どこへ行くという目的がなければ、行き先は自然と偏るだろう。復興の速い地を目指すか、宝の眠る場所を目指すか……祖国に還元するにせよ、自らの財産にするにせよ、セフィロトは魅力のある場所だ。
ディアーナ・ファインハルト、彼女もまた、そんな旅人であったのかもしれない。
「さて、こんなところにも医院があって助かった。サイバーは便利ではあるが、メンテナンスは不可欠だからな……」
いつもは組織に所属していることもあって、定期的に余裕をみてメンテナンスをしていたディアーナだったが、旅の空で日付の感覚が狂っていた。不調が出て、はっと気がつくと定期メンテナンスのサイクルを過ぎていたというわけだ。頭の中身までは機械じゃないので、油断をすることもある。
運悪くセフィロトのゲートをくぐった後の話で、どうしようかと思っているところで医院の看板に行き当たった。しかも産婦人科だ。一瞬何故こんなところに、と目を疑ったが、中に人がいることを主張するかのように、表には灯りも点っている。
人がいて、本当に病院ならば、専門は違っていても充電器か燃料電池のストックくらいはあるだろうかと、その扉を叩いた。
それが、ディアーナと一天……サヴァイ・ハイスクールのファーストコンタクトであった。
中に入ってみれば、別に産婆がいるわけでもなく、事情を話してみたら普通にメンテナンスを受けられた。オーバーホールの月ではないので、そう手間はかからない。
その間には、ちらほらと世間話のように話をして、なんだってこんな所に医院を置いているのかという話を聞いていた。すると、メンテナンスをしてくれた医師の一天は、自分はセフィロトの中の技術学校の校医なのだという話をディアーナに語った。
サバイバル技術を教える学校の施設の多くが、危険と安全を区切る門の危険な側にあるというのは実利なのかなんなのか、と、ディアーナは少し苦笑する。単に色々と不法占拠しやすいからかもしれないが。
珍しいと言えば珍しい、その学校に、ディアーナはふと興味を惹かれ……
「少し、見て回ってもよろしいか?」
そう、申し出ていた。
「構わないよ。
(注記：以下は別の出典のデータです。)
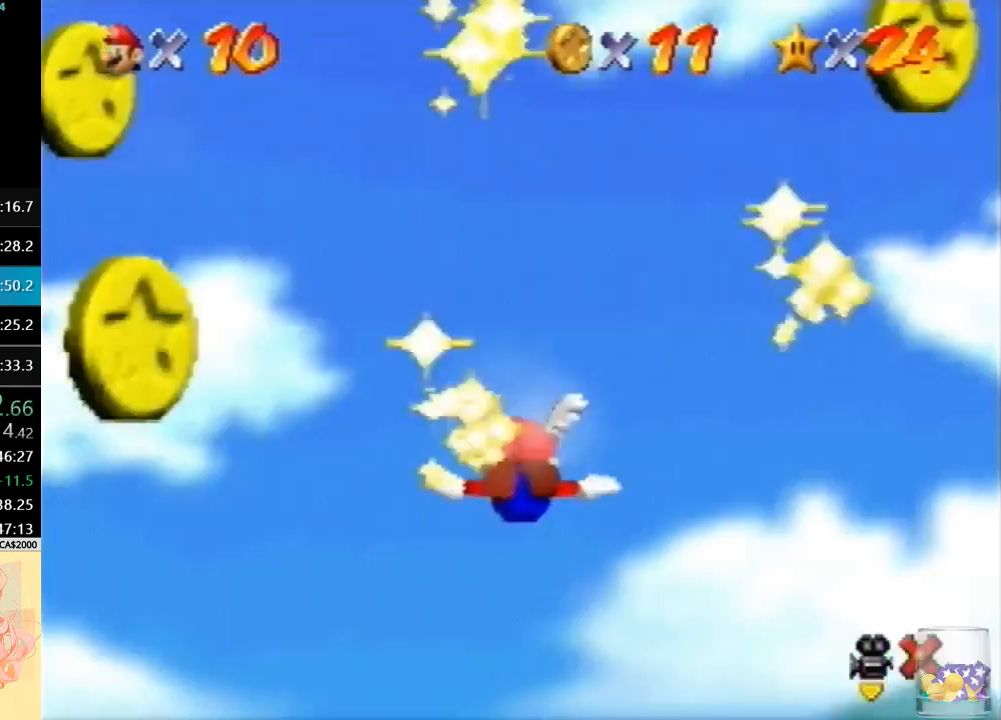
{"buttons": [], "left_stick": "up", "events": []}
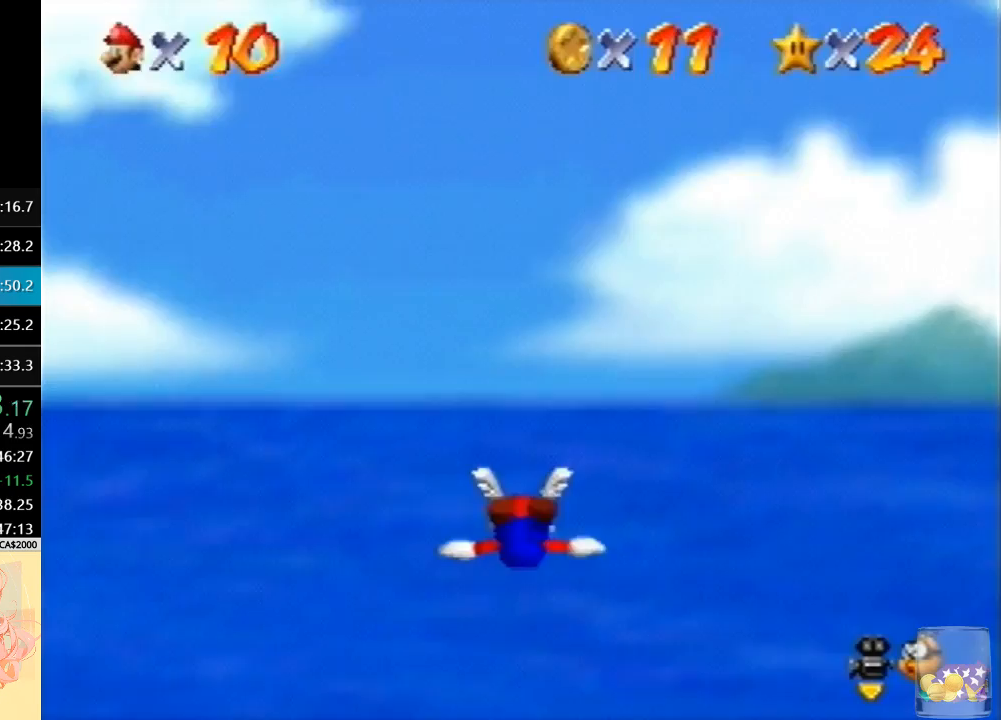
{"buttons": [], "left_stick": "center", "events": [[333, "left_stick", "center"]]}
ただ、そのまま行っても入れないところも多いから、私が案内しようか」
「それは助かるが、ここを空けてよいのか?」
「まあ、こんなところにある病院だからね……普通の客は来ないからなあ」
たまに、ディアーナのような飛び込みの患者が来る以外には、ほとんどスクールの生徒たちだけだ。そして、スクールの生徒たちも元々多数ではなく、ずっとセフィロトの中にいるわけでもない。今は試験も何もないから、塔に踏み込んでいる者も多くはないはずだと。
「問題ないのならば、お願いしたい」
そう改めて言って……さて、どこから行こうかということになるが。一天にそう問われて、ディアーナは考え込んだ。
「どこへでも……まったく知識がないので、どこへと言われても、すまないが答えかねるな」
「ごめん、そりゃそうだね。じゃあ、ひとまずカフェにでも行こう。一応地図はあるから、お茶でも飲みながら行き先を決めよう」
あと、と、一天はふと思い出したように付け足す。
「メンテを忘れてたんなら、栄養ブロックも摂っといたほうがいいだろう。ブロックが嫌いなら、バランス食もあるよ」
ディアーナのようなオールサイバーは普通の食事を楽しむこともできるが、実際に必要なのは分解消化吸収する他の肉体部分がなくても脳の機能を維持できる栄養食だ。好みと都合に応じて、ブロック状の手軽な固形栄養食から、フルコースの体裁を取ったバランス食まで、様々ある。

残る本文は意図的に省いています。